Родители стали собираться задолго до того, как мы успели все подготовить. Они старались произвести хорошее впечатление. Раздвинув бесконечные метры занавеса, я в щелочку посмотрела на зал. Где увидела свою смущенную маму.
Мисс Гласе приклеила Айре, Лестеру и Мейеру бороды. Она чуть не забыла повесить на проволоку звезду, но я ей напомнила. Чтобы прочистить горло, я как следует откашлялась. Мисс Гласе последний раз проверила, все ли в костюмах, все ли на местах.
– Ну, начали… – шепнула она.
Джеки Сауэрфельд, самый красивый из первоклассников, раздвинул худеньким локтем складки занавеса и тонким голос запел:
Папы-мамы!
Начинаем
Наш рождественский спектакль.
Как умеем, все расскажем,
и как можем, все покажем.
После чего удалился.
Из-за кулис тут же понесся мой голос, поразивший Айру, Лестера и Мейера – они его ждали, но все равно изумились.
– Помню, помню дом, где я родился… Мисс Гласе раздвинула занавес, и зрителям предстал дом – старый овин, где на куче соломы лежала Селия Корнблах и держала на руках Синди Лу, свою любимую куклу. Айра, Лестер и Мейер медленно двинулись из-за кулис к ней, показывая то на плывущую вверху звезду, то на Синди Лу.
Это была длинная и грустная история. Я, тщательно выговаривая слова, рассказывала о своем одиноком детстве, а Эдди Браунштейн ходил, опираясь на огромный пастуший посох, по сцене – искал овец. Я снова заговорила про одиночество – меня никто не понял, кроме нескольких женщин, которых никто терпеть не мог. Эдди был слишком мал, и его место занял Марти Грофф в молитвенном покрывале своего отца. Я упомянула о двенадцати друзьях, и половина мальчиков из четвертого класса собралась вокруг Марти, забравшегося под мои разглагольствования на ящик из-под апельсинов. Громко и печально я вещала о любви, Боге и Человеке, пока вследствие подлого предательства Эби Стока мы не подошли к ключевому моменту. Марти, чьими устами была я, ждал у креста. Он в отчаянии смотрел на зрителей. «Боже мой! Боже мой! Для чего Ты меня оставил?»[4] Солдаты, красавцы все как на подбор, схватили бедного Марти, чтобы пригвоздить его к кресту, но он вырвался, снова развернулся к залу и раскинул руки, изображая отчаяние и приближение конца. Я самым громким шепотом произнесла:
– Дальше – тишина. Но как всем в этом зале, в этом городе, на этой планете теперь известно, я обрел жизнь вечную.

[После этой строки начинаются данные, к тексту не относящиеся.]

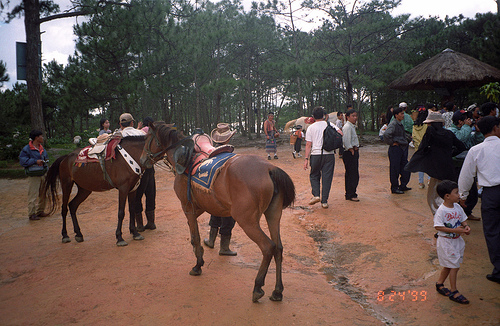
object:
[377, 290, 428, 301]
date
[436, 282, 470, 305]
sandals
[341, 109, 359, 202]
people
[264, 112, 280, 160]
people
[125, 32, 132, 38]
needle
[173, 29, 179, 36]
needle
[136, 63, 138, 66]
needle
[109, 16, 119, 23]
needle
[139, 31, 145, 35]
needle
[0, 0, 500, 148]
pine tree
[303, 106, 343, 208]
man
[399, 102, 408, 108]
cap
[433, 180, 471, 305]
boy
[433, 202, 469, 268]
clothes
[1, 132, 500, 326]
dirt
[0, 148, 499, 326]
clay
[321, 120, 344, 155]
backpack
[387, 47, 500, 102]
hut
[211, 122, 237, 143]
hat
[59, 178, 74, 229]
leg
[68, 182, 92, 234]
leg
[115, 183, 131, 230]
leg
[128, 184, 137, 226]
leg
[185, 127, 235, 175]
saddle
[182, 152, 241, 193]
blanket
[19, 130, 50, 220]
man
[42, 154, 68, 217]
tail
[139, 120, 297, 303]
brown horse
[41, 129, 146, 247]
brown horse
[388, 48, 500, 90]
roof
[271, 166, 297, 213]
tail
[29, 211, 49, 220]
boots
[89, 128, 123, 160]
saddle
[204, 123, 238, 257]
guy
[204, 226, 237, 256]
boots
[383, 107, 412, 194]
man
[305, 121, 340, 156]
shirt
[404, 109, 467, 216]
person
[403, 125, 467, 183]
cape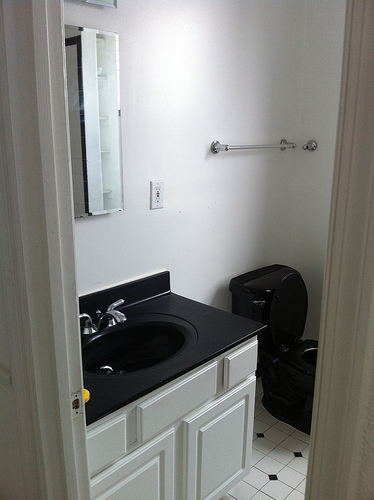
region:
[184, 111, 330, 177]
pole hanging on the wall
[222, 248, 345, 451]
toilet next to the sink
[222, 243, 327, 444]
the toilet is black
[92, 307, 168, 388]
the sink is black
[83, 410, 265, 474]
white drawers under the sink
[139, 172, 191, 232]
outlet in the wall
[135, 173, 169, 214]
the outlet is white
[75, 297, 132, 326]
silver faucet next to the sink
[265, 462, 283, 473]
tile on the floor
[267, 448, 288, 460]
tile on the floor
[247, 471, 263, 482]
tile on the floor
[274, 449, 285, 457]
tile on the floor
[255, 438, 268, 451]
tile on the floor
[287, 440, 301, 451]
tile on the floor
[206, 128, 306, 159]
this is a bar for a towel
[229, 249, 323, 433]
this is a toilet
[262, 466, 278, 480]
a small black tile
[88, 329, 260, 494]
the drawers and cabinet are white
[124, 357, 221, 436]
this is a wide drawer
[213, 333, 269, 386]
this drawer is smaller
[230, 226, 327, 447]
a black toilet in the corner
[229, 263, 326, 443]
a toilet color black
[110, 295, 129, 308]
handle of faucet on right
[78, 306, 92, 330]
handle of faucet on left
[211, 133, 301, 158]
a handle of silver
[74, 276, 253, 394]
counter of sink is black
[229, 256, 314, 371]
tank is color black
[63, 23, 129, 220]
a cabinet above the sink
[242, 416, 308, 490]
white and black tiles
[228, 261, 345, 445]
the toilet is black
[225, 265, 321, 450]
the toilet is black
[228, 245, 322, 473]
the toilet is black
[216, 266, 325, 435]
the toilet is black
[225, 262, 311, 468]
the toilet is black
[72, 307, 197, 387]
the sink is black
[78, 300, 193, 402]
the sink is black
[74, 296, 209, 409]
the sink is black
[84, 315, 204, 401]
the sink is black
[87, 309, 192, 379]
a black bathroom sink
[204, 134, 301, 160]
a silver towel rack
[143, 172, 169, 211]
white outlet on the wall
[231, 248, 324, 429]
black toilet on the side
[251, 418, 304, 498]
tile on the floor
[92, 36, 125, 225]
shelves in the medicine cabinet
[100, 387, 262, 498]
a set of cabinets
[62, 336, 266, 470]
a row of drawers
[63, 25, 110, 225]
mirror on the cabinet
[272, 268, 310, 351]
Lid of a toilet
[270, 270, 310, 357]
Lid of a toilet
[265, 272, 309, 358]
Lid of a toilet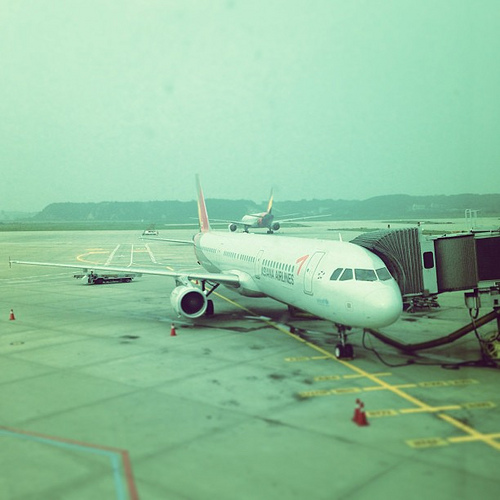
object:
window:
[280, 260, 288, 270]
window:
[329, 265, 339, 287]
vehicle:
[22, 172, 399, 347]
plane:
[0, 173, 404, 363]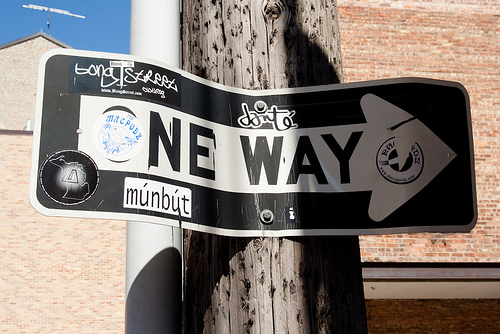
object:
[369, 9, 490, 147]
wall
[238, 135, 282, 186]
letter "w"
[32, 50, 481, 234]
sign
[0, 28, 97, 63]
roof.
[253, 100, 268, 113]
screws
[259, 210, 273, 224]
screws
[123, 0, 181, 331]
pole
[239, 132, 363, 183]
word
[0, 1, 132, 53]
blue sky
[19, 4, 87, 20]
antenna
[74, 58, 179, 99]
graffiti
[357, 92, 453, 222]
tip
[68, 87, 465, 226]
arrow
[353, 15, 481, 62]
bricks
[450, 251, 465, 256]
brick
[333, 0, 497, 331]
building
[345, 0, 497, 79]
brick wall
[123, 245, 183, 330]
shadow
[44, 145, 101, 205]
sticker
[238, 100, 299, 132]
graffiti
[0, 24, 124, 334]
building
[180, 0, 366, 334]
pole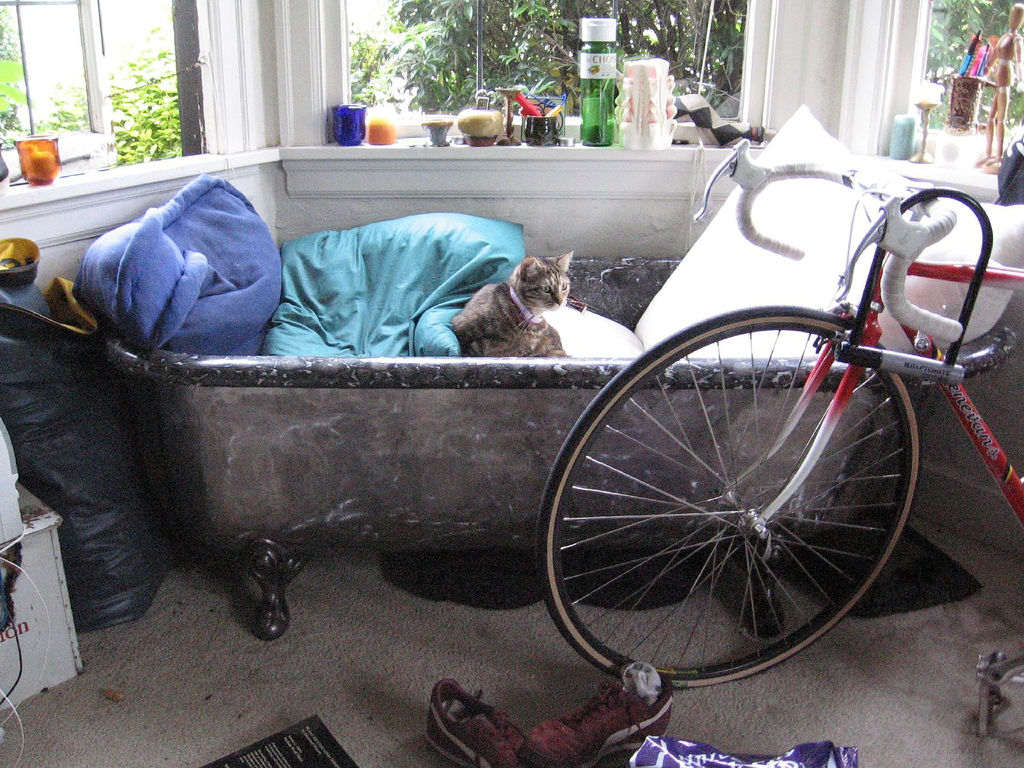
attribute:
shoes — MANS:
[421, 651, 687, 764]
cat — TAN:
[445, 243, 608, 356]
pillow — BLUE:
[75, 171, 292, 362]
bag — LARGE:
[0, 299, 173, 634]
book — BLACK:
[186, 709, 379, 764]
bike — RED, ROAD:
[527, 135, 1022, 741]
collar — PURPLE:
[493, 273, 554, 343]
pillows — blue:
[80, 147, 562, 403]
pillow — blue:
[85, 169, 293, 398]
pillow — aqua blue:
[270, 219, 526, 369]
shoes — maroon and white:
[415, 644, 683, 761]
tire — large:
[527, 286, 942, 727]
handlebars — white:
[711, 134, 992, 385]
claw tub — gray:
[98, 290, 883, 666]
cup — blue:
[316, 96, 388, 149]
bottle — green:
[571, 5, 634, 140]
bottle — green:
[577, 1, 627, 155]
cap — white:
[573, 13, 623, 50]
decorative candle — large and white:
[607, 41, 688, 167]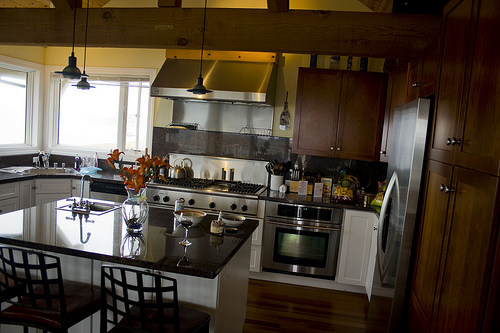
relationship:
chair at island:
[0, 247, 106, 332] [2, 197, 260, 331]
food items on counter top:
[296, 175, 385, 210] [263, 184, 380, 213]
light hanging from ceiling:
[188, 2, 210, 98] [2, 1, 449, 74]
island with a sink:
[2, 197, 260, 331] [65, 198, 120, 217]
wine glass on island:
[176, 210, 208, 247] [2, 197, 260, 331]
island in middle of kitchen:
[2, 197, 260, 331] [1, 0, 497, 332]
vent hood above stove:
[151, 58, 277, 109] [142, 153, 266, 268]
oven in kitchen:
[260, 201, 345, 280] [1, 0, 497, 332]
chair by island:
[95, 264, 211, 333] [2, 197, 260, 331]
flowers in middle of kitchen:
[107, 149, 170, 191] [1, 0, 497, 332]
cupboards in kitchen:
[293, 67, 385, 161] [1, 0, 497, 332]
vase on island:
[122, 184, 149, 233] [2, 197, 260, 331]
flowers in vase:
[107, 149, 170, 191] [122, 184, 149, 233]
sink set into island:
[65, 198, 120, 217] [2, 197, 260, 331]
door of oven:
[261, 219, 338, 279] [260, 201, 345, 280]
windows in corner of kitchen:
[1, 63, 152, 159] [1, 0, 497, 332]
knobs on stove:
[152, 195, 249, 212] [142, 153, 266, 268]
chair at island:
[100, 264, 215, 331] [2, 197, 260, 331]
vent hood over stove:
[151, 58, 277, 109] [142, 153, 266, 268]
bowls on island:
[174, 210, 245, 230] [2, 197, 260, 331]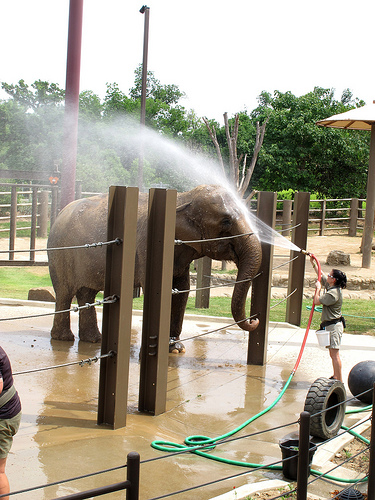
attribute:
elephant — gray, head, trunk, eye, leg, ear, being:
[37, 147, 312, 399]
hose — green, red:
[216, 373, 289, 450]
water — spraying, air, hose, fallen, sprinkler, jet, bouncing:
[67, 115, 301, 294]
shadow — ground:
[39, 384, 135, 449]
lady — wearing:
[298, 258, 346, 375]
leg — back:
[326, 344, 352, 376]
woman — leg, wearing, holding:
[304, 253, 360, 359]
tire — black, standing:
[306, 371, 342, 450]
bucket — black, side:
[264, 428, 333, 497]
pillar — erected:
[103, 196, 191, 449]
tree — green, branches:
[273, 103, 336, 184]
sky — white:
[195, 4, 291, 92]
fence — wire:
[271, 200, 326, 250]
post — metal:
[137, 200, 206, 334]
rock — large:
[284, 229, 357, 294]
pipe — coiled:
[170, 395, 290, 494]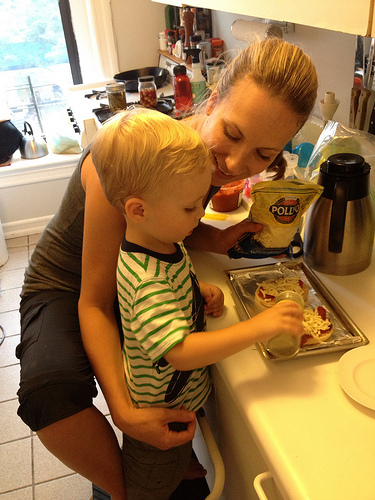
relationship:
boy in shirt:
[90, 104, 304, 500] [109, 231, 214, 427]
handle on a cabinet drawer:
[244, 467, 288, 499] [201, 370, 295, 498]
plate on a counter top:
[332, 339, 362, 418] [298, 274, 362, 490]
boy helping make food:
[90, 104, 304, 500] [227, 254, 350, 356]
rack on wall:
[221, 16, 290, 45] [202, 11, 342, 116]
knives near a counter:
[354, 34, 374, 89] [311, 119, 363, 146]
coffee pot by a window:
[19, 121, 48, 159] [0, 1, 115, 161]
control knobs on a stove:
[60, 98, 83, 142] [3, 99, 103, 163]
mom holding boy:
[15, 25, 318, 500] [90, 104, 304, 500]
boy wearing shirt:
[90, 104, 304, 500] [115, 235, 216, 423]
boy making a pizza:
[90, 104, 304, 500] [225, 254, 358, 362]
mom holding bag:
[15, 25, 318, 500] [239, 171, 328, 249]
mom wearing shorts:
[15, 25, 318, 500] [16, 276, 245, 449]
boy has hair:
[90, 104, 304, 500] [71, 96, 212, 191]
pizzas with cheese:
[255, 273, 310, 307] [262, 281, 298, 293]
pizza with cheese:
[281, 303, 338, 350] [301, 312, 327, 334]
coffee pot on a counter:
[298, 150, 362, 284] [186, 250, 375, 500]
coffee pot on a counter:
[14, 117, 48, 162] [4, 143, 81, 173]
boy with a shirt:
[90, 104, 304, 500] [115, 235, 216, 423]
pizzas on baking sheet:
[254, 272, 330, 340] [222, 257, 369, 362]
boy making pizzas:
[90, 104, 304, 500] [254, 272, 330, 340]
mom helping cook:
[207, 45, 294, 187] [242, 266, 346, 351]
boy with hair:
[90, 104, 304, 500] [82, 98, 221, 256]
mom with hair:
[15, 25, 318, 500] [32, 37, 328, 481]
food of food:
[105, 82, 127, 113] [97, 57, 139, 121]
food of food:
[138, 76, 157, 110] [126, 70, 167, 112]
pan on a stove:
[105, 53, 191, 103] [58, 28, 238, 145]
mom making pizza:
[15, 25, 318, 500] [300, 304, 333, 348]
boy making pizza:
[90, 104, 304, 500] [300, 304, 333, 348]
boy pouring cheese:
[90, 104, 304, 500] [265, 282, 314, 369]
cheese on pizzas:
[265, 282, 314, 369] [252, 260, 324, 372]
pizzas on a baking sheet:
[255, 273, 310, 307] [222, 257, 369, 362]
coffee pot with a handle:
[19, 121, 48, 159] [13, 103, 40, 138]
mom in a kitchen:
[15, 25, 318, 500] [1, 12, 354, 498]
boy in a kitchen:
[90, 104, 304, 500] [1, 12, 354, 498]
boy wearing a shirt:
[76, 95, 248, 464] [87, 246, 240, 417]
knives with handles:
[338, 42, 374, 137] [345, 91, 372, 116]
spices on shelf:
[145, 7, 205, 74] [141, 9, 218, 97]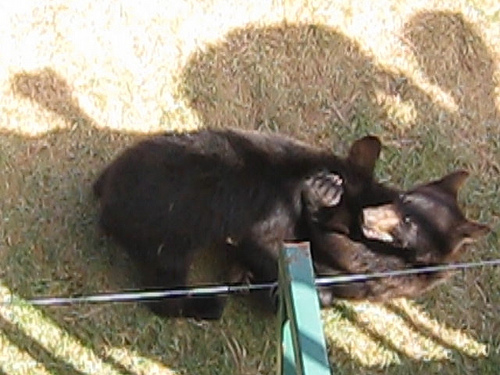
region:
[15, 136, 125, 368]
the grass is dry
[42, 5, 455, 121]
sunlight on the grass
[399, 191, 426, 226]
bear eyes are black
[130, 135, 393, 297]
the fur is black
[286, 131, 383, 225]
the paws are black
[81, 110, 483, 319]
black bear raising paws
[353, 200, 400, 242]
cream colored snout on bear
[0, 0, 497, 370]
grass and hay covering earth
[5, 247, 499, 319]
wire across fence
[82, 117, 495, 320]
bear on back with head and arms in air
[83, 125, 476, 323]
black bear rolling in hay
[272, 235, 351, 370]
green metal gate enclosure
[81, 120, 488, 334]
black bear in zoo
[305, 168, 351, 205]
large claws on black bear paw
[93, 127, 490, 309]
Bear rolling on the ground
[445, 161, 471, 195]
Ear on bear's head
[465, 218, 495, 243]
Ear on bear's head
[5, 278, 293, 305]
Wire pole on fence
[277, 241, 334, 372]
Green metal frame on a fence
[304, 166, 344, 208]
Large brown bear paw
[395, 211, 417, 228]
Eye in bear's face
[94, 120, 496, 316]
Two bears wrestling on the ground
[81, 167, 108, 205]
Stubby brown tail on a bear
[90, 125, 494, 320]
Two black bear cubs playing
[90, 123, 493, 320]
Two bear cubs wrestling on the ground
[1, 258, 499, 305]
Thick gray cable running through metal brace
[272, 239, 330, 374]
Green metal structure under observation deck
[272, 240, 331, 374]
Brace made of green rectangular tubing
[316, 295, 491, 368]
Shadow of rails on observation deck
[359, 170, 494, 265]
Head of black bear cub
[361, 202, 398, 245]
Brown muzzle of black bear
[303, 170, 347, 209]
Bear's front paw gripping other bear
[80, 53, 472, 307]
the bears are black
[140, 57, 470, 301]
these are bear cubs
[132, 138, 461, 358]
the bears are small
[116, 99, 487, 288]
there are two bears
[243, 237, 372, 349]
the fence post is green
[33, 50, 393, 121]
the grass is brown and dry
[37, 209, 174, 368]
there are patches of green grass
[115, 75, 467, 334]
two brown bears playing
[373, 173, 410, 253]
light brown muzzle of bear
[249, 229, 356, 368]
green metal fence support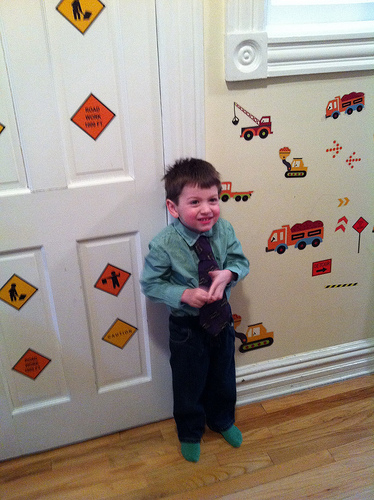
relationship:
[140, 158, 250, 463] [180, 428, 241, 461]
kid wearing socks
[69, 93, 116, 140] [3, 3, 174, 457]
sticker on door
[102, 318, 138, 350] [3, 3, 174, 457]
sticker on door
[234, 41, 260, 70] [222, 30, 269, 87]
design on corner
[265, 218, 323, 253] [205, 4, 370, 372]
sticker on wall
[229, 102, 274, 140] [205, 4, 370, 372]
sticker on wall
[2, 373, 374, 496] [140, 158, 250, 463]
floor under kid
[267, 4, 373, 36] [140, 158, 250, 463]
window above kid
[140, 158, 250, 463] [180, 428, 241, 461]
kid wears socks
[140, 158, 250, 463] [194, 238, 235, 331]
kid wears tie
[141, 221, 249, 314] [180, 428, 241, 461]
shirt matches socks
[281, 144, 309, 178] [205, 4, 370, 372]
sticker on wall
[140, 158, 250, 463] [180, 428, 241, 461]
kid has socks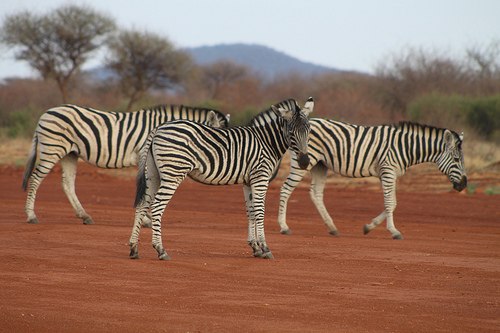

Вечером миссис Корнблах заглянула к нам выпить чаю на кухне.
– Ну, и как там наша Дева? – с озабоченным видом спросил папа.
– Для человека, который растит дочь, ты слишком остер на язык, Абрамович!
– Лимончика возьми, – мирно предложил папа. – Подсластить настроение.
Они немного поругались на идише и перешли на смесь русского и польского. Понимать я стала, только когда папа снова заговорил по-английски.
– И тем не менее согласитесь, это было чудесное мероприятие, на котором мы познакомились с верованиями, присущими другой культуре.
– Пожалуй, – сказала миссис Корнблах. – Только вот… Знаете Чарли Тернера, хорошенького мальчика из класса Селии? Он и еще пара ребят получили совсем крошечные роли, а кто-то вообще не участвовал. Как-то это неприятно. Это же, в конце концов, их религия.
– Ах, – воскликнула мама. – Мистер Хилтон ничего не мог поделать. У них голоса слишком слабые. Да и с чего бы им вопить? Они с рождения знают английский наизусть. Белокурые как ангелы. Разве так важно, чтобы они участвовали в спектакле? Рождество… все, что положено… у них и так это есть.
Я слушала, слушала, и тут чувствую – сил моих больше нет. Уже совсем сонная, я сползла с кровати и опустилась на колени. Сложила руки куполом и произнесла:
– Слушай, Израиль… – А потом крикнула на идише: – Спокойной ночи, спокойной вам ночи. Умоляю, т-ссс!
– Сама т-ссс, – ответил папа и захлопнул дверь.
Я была счастлива. И тут же заснула. Я успела помолиться за всех – за моих болтливых родителей, за двоюродных братьев и сестер далеко отсюда, за прохожих на улице и за всех одиноких христиан. Я очень надеялась, что меня услышат. Мой голос уж точно громче всех.